:: Collected material ::

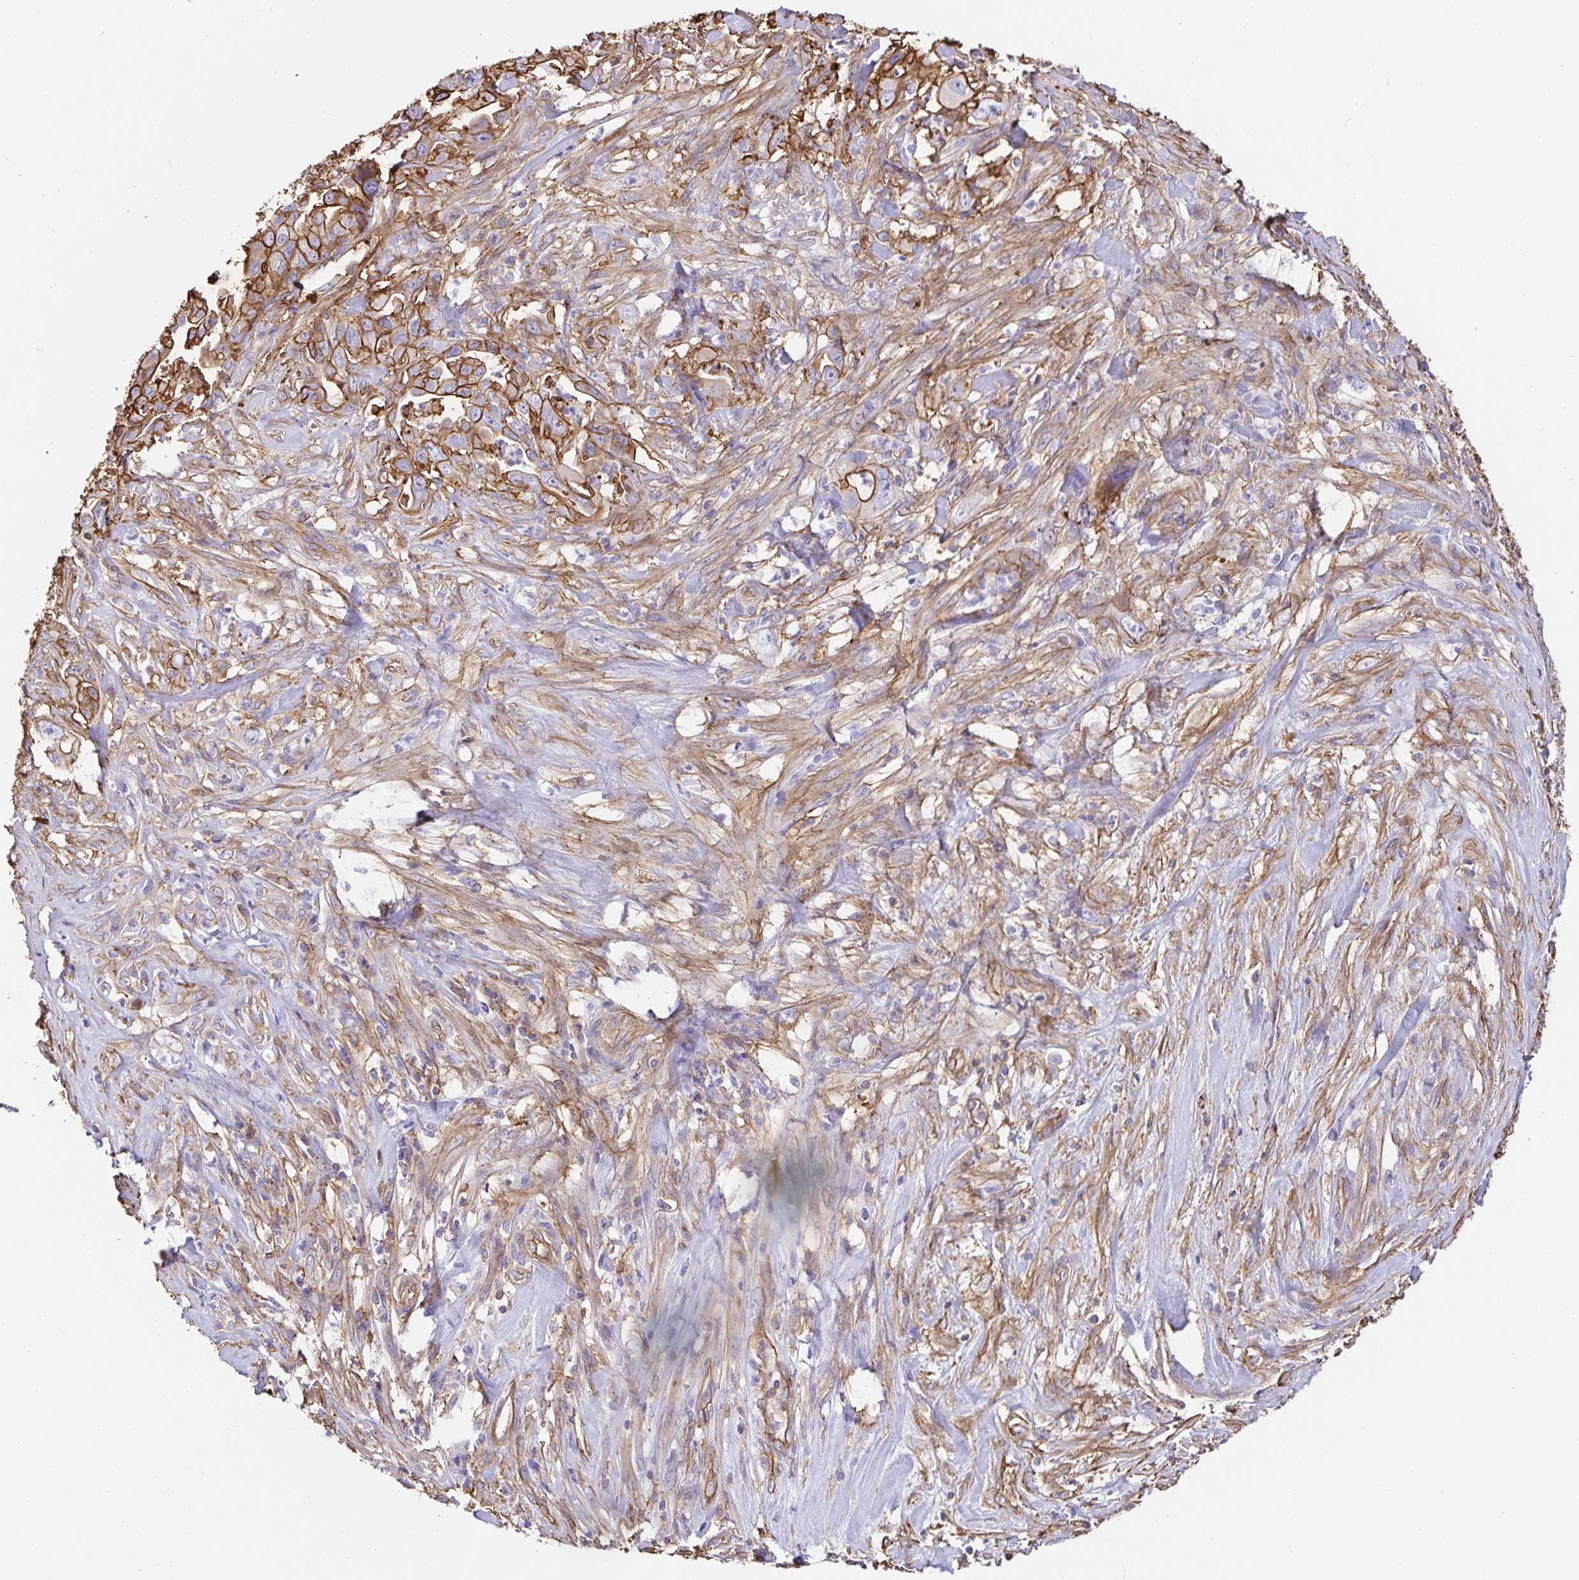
{"staining": {"intensity": "moderate", "quantity": ">75%", "location": "cytoplasmic/membranous"}, "tissue": "pancreatic cancer", "cell_type": "Tumor cells", "image_type": "cancer", "snomed": [{"axis": "morphology", "description": "Adenocarcinoma, NOS"}, {"axis": "topography", "description": "Pancreas"}], "caption": "Pancreatic adenocarcinoma stained with a brown dye reveals moderate cytoplasmic/membranous positive staining in about >75% of tumor cells.", "gene": "ANXA2", "patient": {"sex": "female", "age": 61}}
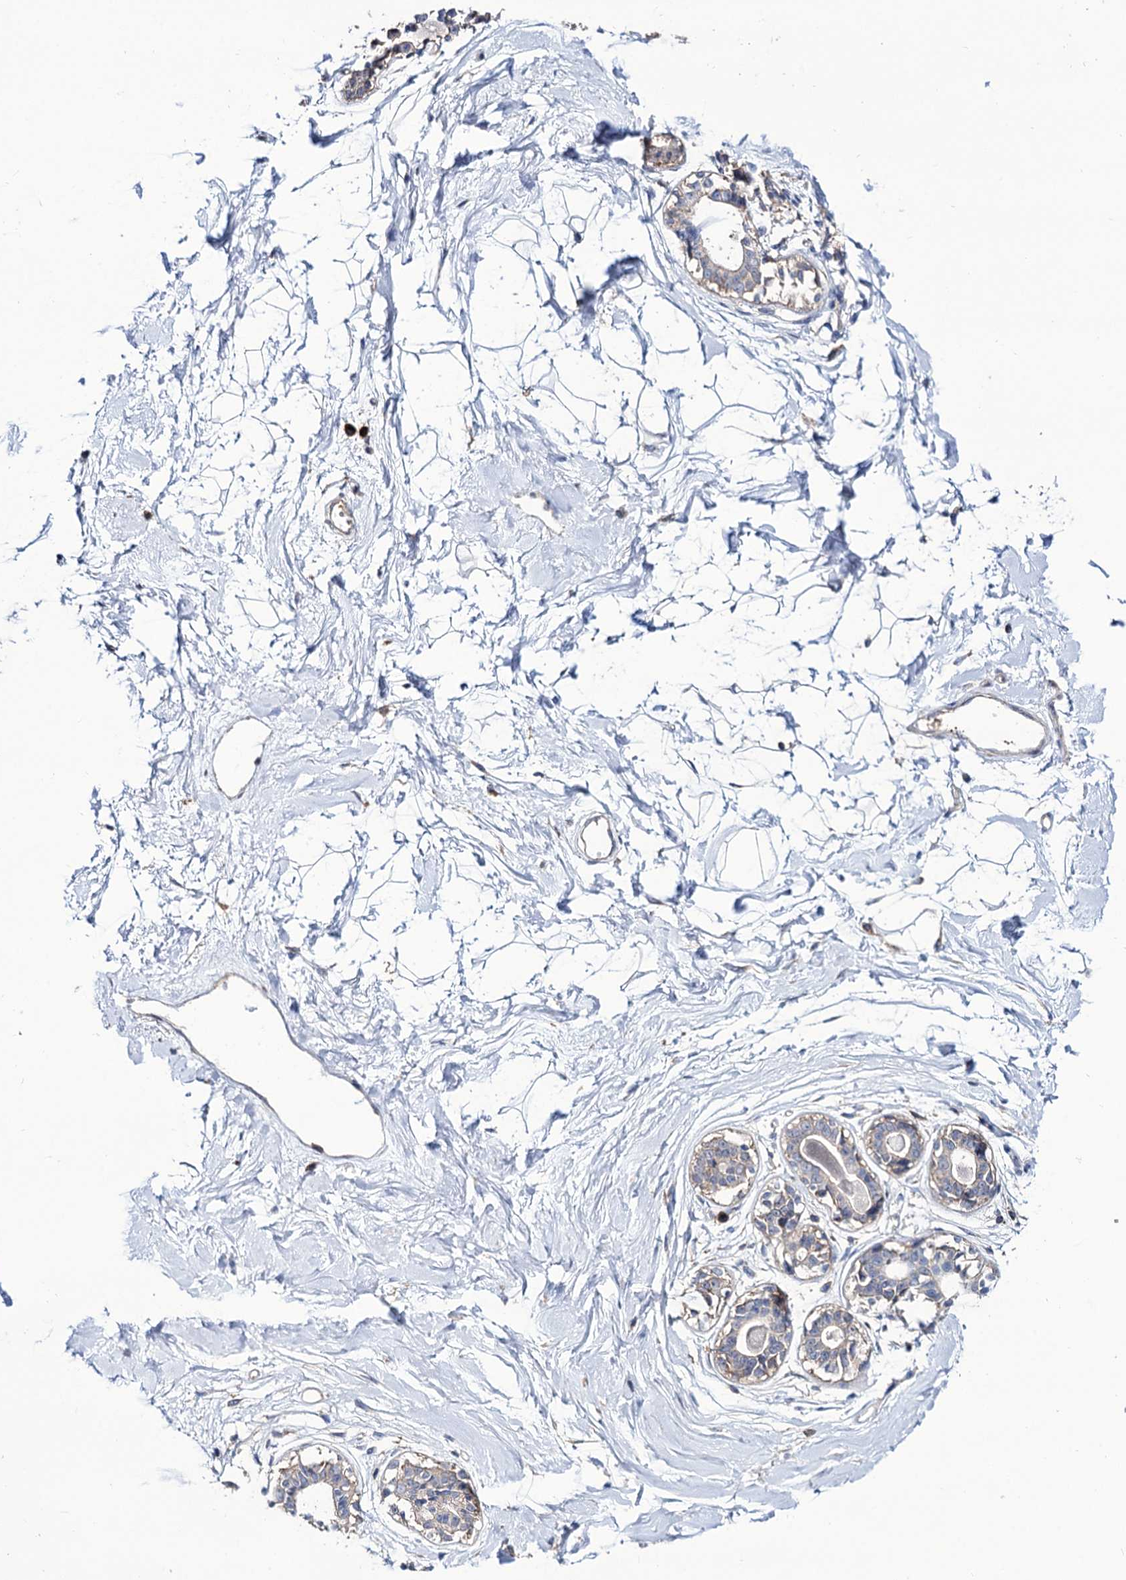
{"staining": {"intensity": "negative", "quantity": "none", "location": "none"}, "tissue": "breast", "cell_type": "Adipocytes", "image_type": "normal", "snomed": [{"axis": "morphology", "description": "Normal tissue, NOS"}, {"axis": "topography", "description": "Breast"}], "caption": "DAB (3,3'-diaminobenzidine) immunohistochemical staining of normal human breast displays no significant positivity in adipocytes. The staining is performed using DAB brown chromogen with nuclei counter-stained in using hematoxylin.", "gene": "SEC24A", "patient": {"sex": "female", "age": 45}}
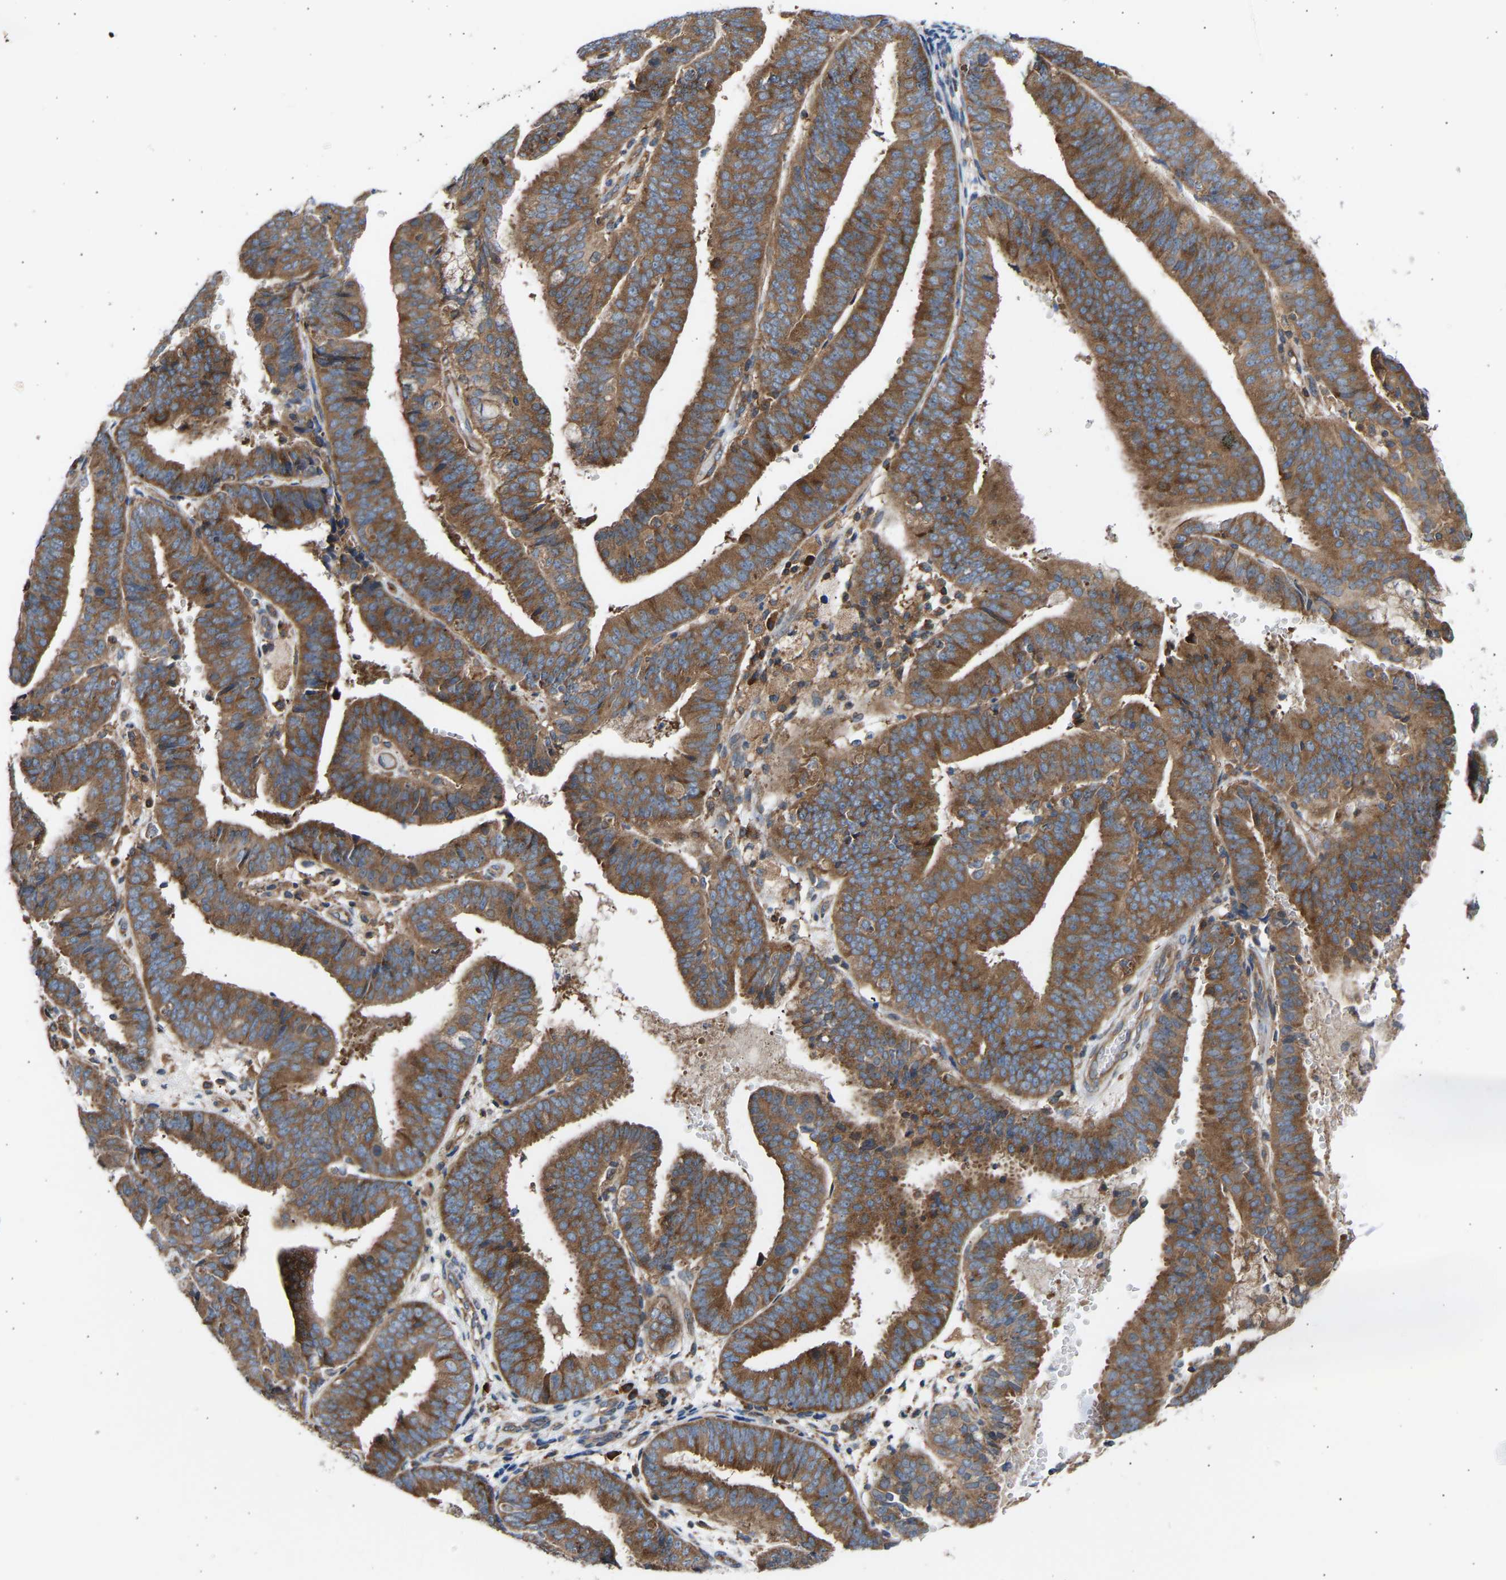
{"staining": {"intensity": "strong", "quantity": ">75%", "location": "cytoplasmic/membranous"}, "tissue": "endometrial cancer", "cell_type": "Tumor cells", "image_type": "cancer", "snomed": [{"axis": "morphology", "description": "Adenocarcinoma, NOS"}, {"axis": "topography", "description": "Endometrium"}], "caption": "The micrograph exhibits staining of endometrial adenocarcinoma, revealing strong cytoplasmic/membranous protein expression (brown color) within tumor cells. (DAB IHC with brightfield microscopy, high magnification).", "gene": "GCN1", "patient": {"sex": "female", "age": 63}}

:::

Try it >> The response must restate each line of the material above exactly and contain no images.

Output >>
{"staining": {"intensity": "moderate", "quantity": ">75%", "location": "cytoplasmic/membranous"}, "tissue": "pancreatic cancer", "cell_type": "Tumor cells", "image_type": "cancer", "snomed": [{"axis": "morphology", "description": "Adenocarcinoma, NOS"}, {"axis": "topography", "description": "Pancreas"}], "caption": "Pancreatic adenocarcinoma stained with a brown dye reveals moderate cytoplasmic/membranous positive staining in about >75% of tumor cells.", "gene": "ANXA2", "patient": {"sex": "female", "age": 61}}
{"staining": {"intensity": "negative", "quantity": "none", "location": "none"}, "tissue": "breast", "cell_type": "Adipocytes", "image_type": "normal", "snomed": [{"axis": "morphology", "description": "Normal tissue, NOS"}, {"axis": "topography", "description": "Breast"}], "caption": "DAB (3,3'-diaminobenzidine) immunohistochemical staining of normal human breast displays no significant positivity in adipocytes. The staining is performed using DAB brown chromogen with nuclei counter-stained in using hematoxylin.", "gene": "SEC24A", "patient": {"sex": "female", "age": 45}}
{"staining": {"intensity": "strong", "quantity": ">75%", "location": "cytoplasmic/membranous"}, "tissue": "endometrial cancer", "cell_type": "Tumor cells", "image_type": "cancer", "snomed": [{"axis": "morphology", "description": "Adenocarcinoma, NOS"}, {"axis": "topography", "description": "Endometrium"}], "caption": "The micrograph exhibits staining of endometrial adenocarcinoma, revealing strong cytoplasmic/membranous protein expression (brown color) within tumor cells. (DAB IHC with brightfield microscopy, high magnification).", "gene": "GCN1", "patient": {"sex": "female", "age": 63}}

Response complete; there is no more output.